▽
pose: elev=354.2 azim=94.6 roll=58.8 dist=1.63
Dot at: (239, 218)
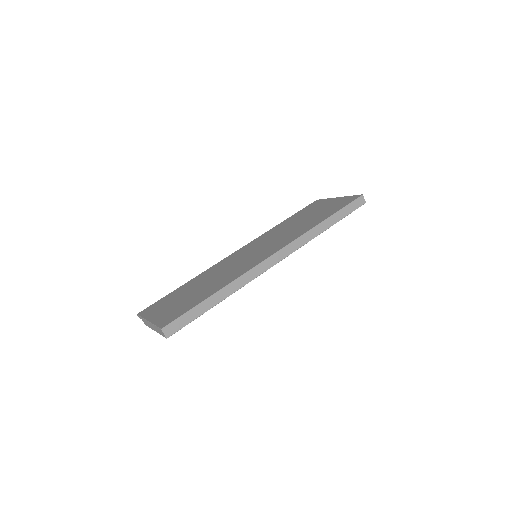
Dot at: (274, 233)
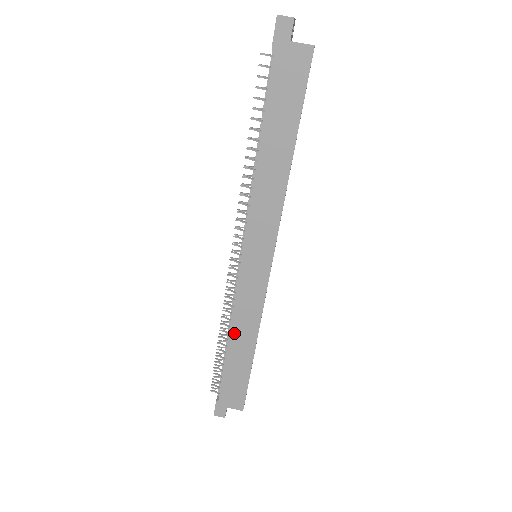
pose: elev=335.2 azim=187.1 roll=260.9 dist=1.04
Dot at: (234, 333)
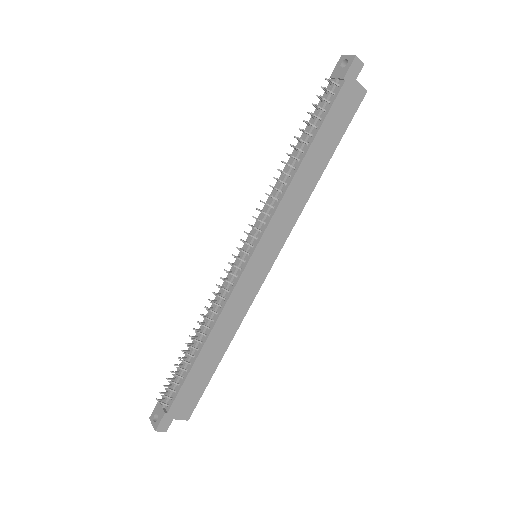
Dot at: (214, 334)
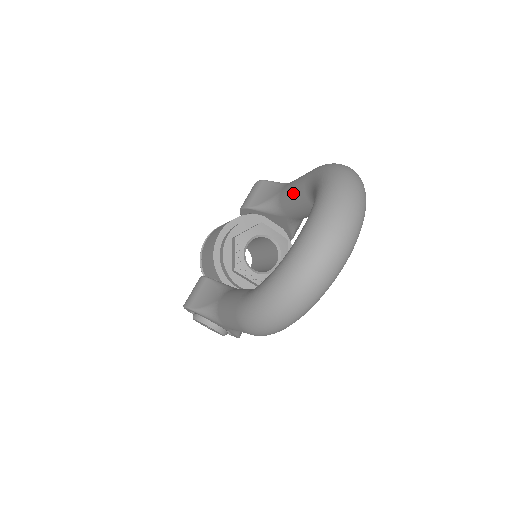
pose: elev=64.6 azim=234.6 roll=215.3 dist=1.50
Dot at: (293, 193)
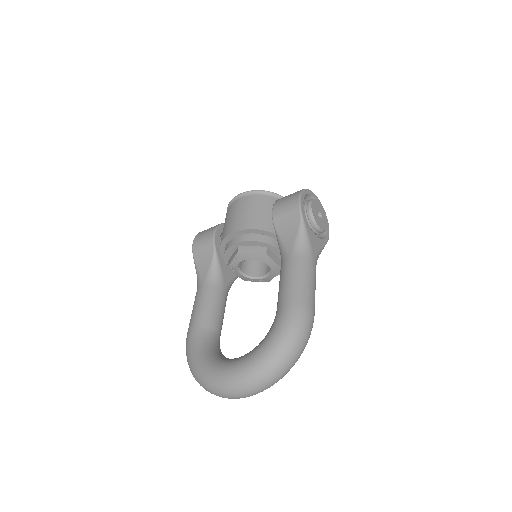
Dot at: (280, 286)
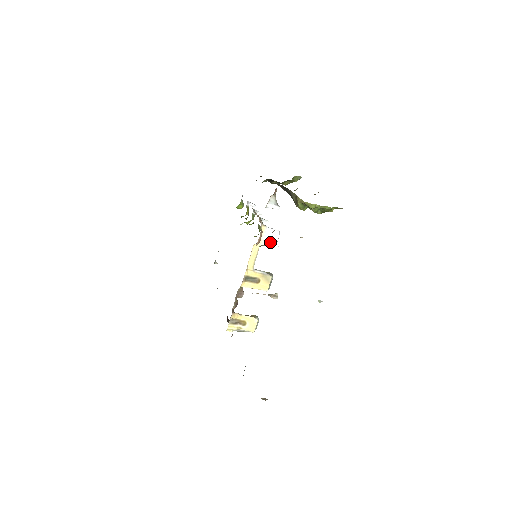
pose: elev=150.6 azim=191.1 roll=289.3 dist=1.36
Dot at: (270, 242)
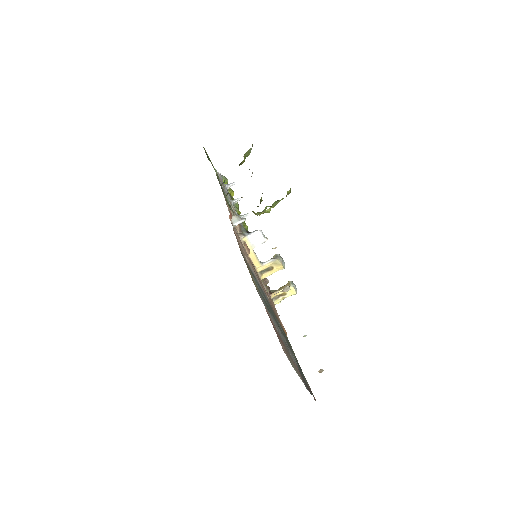
Dot at: (259, 242)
△
WORK TO BE COMPLETED: Put each line of the material above into a JSON list of strings, one string per line, with blank lines skipped. Leave out the picture lines.

ANSWER FOR THIS EXERCISE:
[
  "pose: elev=354.2 azim=94.6 roll=58.8 dist=1.63",
  "Dot at: (239, 218)",
  "Dot at: (274, 233)",
  "pose: elev=335.2 azim=187.1 roll=260.9 dist=1.04",
  "Dot at: (234, 333)",
  "Dot at: (214, 334)",
  "pose: elev=64.6 azim=234.6 roll=215.3 dist=1.50",
  "Dot at: (293, 193)",
  "Dot at: (280, 286)",
  "pose: elev=150.6 azim=191.1 roll=289.3 dist=1.36",
  "Dot at: (270, 242)",
  "Dot at: (259, 242)"
]